D’un côté, le clan De Las Casas, qui prend sans cesse la défense des Indiens. Face à lui, le clan du philosophe Sepulveda, qui défend l’idée d’une colonisation nécessaire et même indispensable de ces Indiens. La discussion fait l’objet de l’intégralité du livre, qui présente les arguments des deux clans avec force détails. La question sous-jacente est de déterminer si les Amérindiens ont une âme et s’ils peuvent être considérés comme égaux aux Européens, ou si leur domination est incontournable, du fait de leur infériorité. L’enjeu est immense, car selon la réponse qui sera choisie et la théorie qui sera retenue, l’esclavage des Indiens pourra être décidé ou abandonné. Des vies sont donc en jeu, à une grande échelle.

Les deux protagonistes s’affrontent dans des débats longs et houleux. La conclusion est surprenante. Sepulveda est débouté de sa demande, et le Pape accepte de ne pas coloniser les Indiens, qui sont reconnus comme des Humains, trop proches des Européens pour être réduits à l’esclavage. Néanmoins, le Pape demande aux Européens de coloniser à la place les Africains, qui représenteront une belle source de main d’oeuvre. Las Casas est effondré car pour lui, le débat demeure entier, et que l’esclavagisme doit être abandonné, quelles que soient les nations concernées.

Personnages principaux

L’oeuvre s’organise autour de deux personnages principaux.

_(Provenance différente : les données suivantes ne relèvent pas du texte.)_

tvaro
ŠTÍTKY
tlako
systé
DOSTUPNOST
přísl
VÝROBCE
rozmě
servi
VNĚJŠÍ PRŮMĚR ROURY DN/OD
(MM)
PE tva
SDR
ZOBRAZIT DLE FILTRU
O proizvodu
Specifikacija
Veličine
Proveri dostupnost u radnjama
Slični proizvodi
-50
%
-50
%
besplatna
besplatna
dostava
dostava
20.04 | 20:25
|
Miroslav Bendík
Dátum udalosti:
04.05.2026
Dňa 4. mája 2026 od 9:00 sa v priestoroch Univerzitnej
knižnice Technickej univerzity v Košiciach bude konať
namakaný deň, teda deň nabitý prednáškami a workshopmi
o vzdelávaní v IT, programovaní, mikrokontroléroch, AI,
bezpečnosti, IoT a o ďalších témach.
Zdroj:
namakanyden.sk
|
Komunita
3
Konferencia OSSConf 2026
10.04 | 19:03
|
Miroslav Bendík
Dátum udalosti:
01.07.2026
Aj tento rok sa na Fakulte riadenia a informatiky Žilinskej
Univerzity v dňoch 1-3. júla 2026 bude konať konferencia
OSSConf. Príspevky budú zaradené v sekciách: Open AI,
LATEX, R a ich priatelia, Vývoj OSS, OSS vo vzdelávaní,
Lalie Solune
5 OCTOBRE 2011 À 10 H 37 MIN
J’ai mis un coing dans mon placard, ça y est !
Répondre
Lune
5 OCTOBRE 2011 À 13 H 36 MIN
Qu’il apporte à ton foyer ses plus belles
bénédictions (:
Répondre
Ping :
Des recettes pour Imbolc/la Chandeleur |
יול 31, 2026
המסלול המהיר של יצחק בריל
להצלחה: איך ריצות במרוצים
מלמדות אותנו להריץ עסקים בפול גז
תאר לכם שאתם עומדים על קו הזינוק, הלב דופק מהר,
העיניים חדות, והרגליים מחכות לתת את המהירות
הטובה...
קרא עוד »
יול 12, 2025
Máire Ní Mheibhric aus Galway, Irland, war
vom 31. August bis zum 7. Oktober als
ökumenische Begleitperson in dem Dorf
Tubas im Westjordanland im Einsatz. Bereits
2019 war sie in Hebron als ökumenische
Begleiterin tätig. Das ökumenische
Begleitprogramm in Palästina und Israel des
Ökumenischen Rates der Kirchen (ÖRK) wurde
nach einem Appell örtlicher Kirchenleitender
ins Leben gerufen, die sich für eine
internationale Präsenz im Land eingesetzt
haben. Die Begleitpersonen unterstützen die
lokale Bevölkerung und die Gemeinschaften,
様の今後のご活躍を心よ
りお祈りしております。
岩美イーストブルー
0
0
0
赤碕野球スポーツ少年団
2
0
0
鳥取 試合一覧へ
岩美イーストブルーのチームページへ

Le moine dominicain Bartolomé de Las Casas se fait défenseur de cette minorité. Il plaide tout au long de l’ouvrage en faveur des Amérindiens, auprès desquels il a vécu pendant quelque temps, et qu’il estime égaux aux Européens. Las Cases utilise une argumentation orientée autour des sentiments, essayant d’en appeler à l’empathie du lecteur. Il a un tempérament beaucoup plus sanguin et peine à se contenir.

Face à lui, Juan Ginés de Sepúlveda s’oppose à Las Casas et défend la nécessité absolue de coloniser les Indiens et de les christianiser. Il est jésuite, théologien, très cartésien. Son argumentation est forte, il manie la rhétorique avec brio, demeure calme et organisé malgré les disruptions causées par son adversaire. Sepulveda mentionne à plusieurs reprises l’inacceptabilité de certains crimes commis par les Indiens, condamnés par la Bible, qui démontrent ainsi qu’ils ont besoin d’être éduqués et canalisés.

Thèmes abordés dans l’ouvrage

Le premier thème abordé dans cet ouvrage concerne la question de l’Humanité. Une des questions centrales, avant toute chose, est de déterminer si les Indiens sont des humains ou non. S’ils ne le sont pas, alors il sera(it) beaucoup plus facile de justifier leur asservissement et leur esclavage. S’ils le sont, en revanche, leur indépendance semble regagner du terrain.

Une autre question importante réside ici dans le pouvoir de l’information ou de la désinformation. Les deux protagonistes se font les porte-paroles d’informations rapportées sur des évènements supposés se dérouler dans le Nouveau Monde, mais qui manquent clairement de fiabilité. Ainsi, des crimes sont rapportés, mais qui peut être certain de leur réalité ?

La question centrale de l’ouvrage est celle de l’esclavage et de sa justification / légitimation ; notamment en fonction du statut d’humains des Indiens. La conclusion est abrupte et inattendue, car aucun des deux camps n’obtient gain de cause. Certes, Las Casas sort victorieux et gagne l’absence de colonisation des Indiens. Néanmoins, il est affligé par les symboles et les décisions prises concernant l’esclavage africain, qui donnera très bientôt lieu à un esclavage triangulaire très lucratif et bien organisé.